Passage shown:
%%

Drifting

In Memoriam II


Sometimes I am whispering your name... When nobody can hear me, when I am hidden in my rooms, in cold walls around which there is no one for miles...
It is not that I miss you... I ran away from the moments without you, holding you as before.. Then, I aloud myself just to breath nearby you without words, and my body is healing from the alien's touchings, kisses of a strangers in whom I was devotedly looking for you... although I knew in advance - you were in none of them.
I wish then to disintegrate, that my ash spills till nonrecognition, to stay in that breathing forever... Close to you...
I ask myself why I had to meet you.. Why you had to leave me.. Why I do not know how to walk alone, my steps are stumbling, my knees are scratched from fallings and repeated up-standings, from tryings to stand up, vainly..

%%

Provided data:
%%

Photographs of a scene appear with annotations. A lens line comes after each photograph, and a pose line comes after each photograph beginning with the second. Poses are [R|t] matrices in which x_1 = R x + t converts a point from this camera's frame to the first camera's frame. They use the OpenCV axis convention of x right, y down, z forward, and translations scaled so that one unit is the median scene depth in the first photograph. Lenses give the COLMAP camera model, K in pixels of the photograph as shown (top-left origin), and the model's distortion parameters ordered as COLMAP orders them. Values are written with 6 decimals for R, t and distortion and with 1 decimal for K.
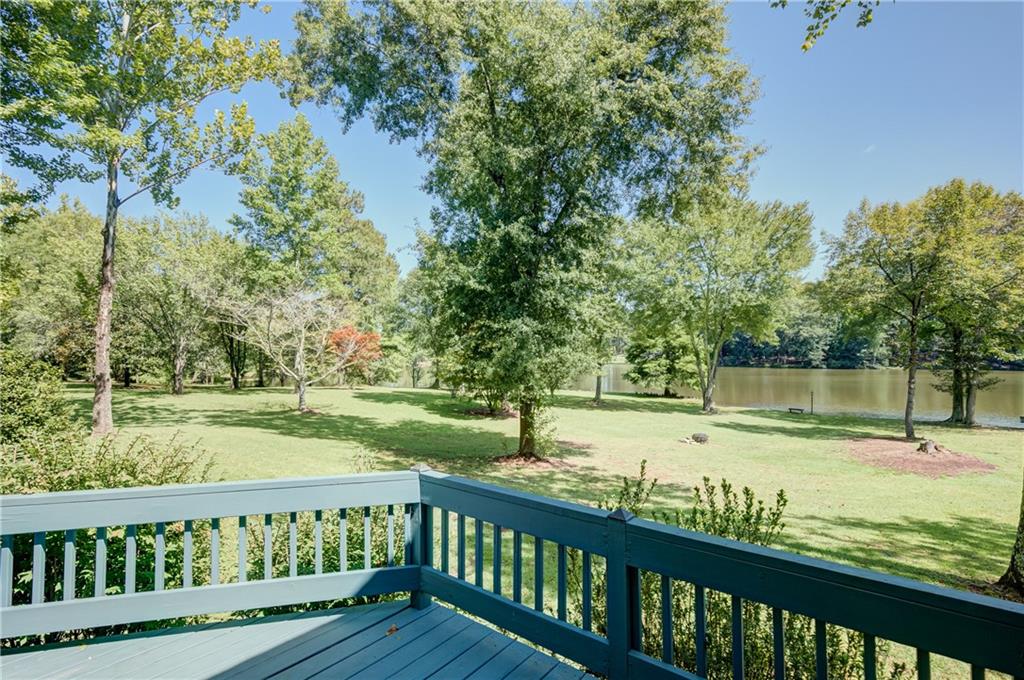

%%

About this task: Output the prose poem verbatim, starting with "It is not that" and going on through "stand up, vainly..".

Result:
It is not that I miss you... I ran away from the moments without you, holding you as before.. Then, I aloud myself just to breath nearby you without words, and my body is healing from the alien's touchings, kisses of a strangers in whom I was devotedly looking for you... although I knew in advance - you were in none of them.
I wish then to disintegrate, that my ash spills till nonrecognition, to stay in that breathing forever... Close to you...
I ask myself why I had to meet you.. Why you had to leave me.. Why I do not know how to walk alone, my steps are stumbling, my knees are scratched from fallings and repeated up-standings, from tryings to stand up, vainly..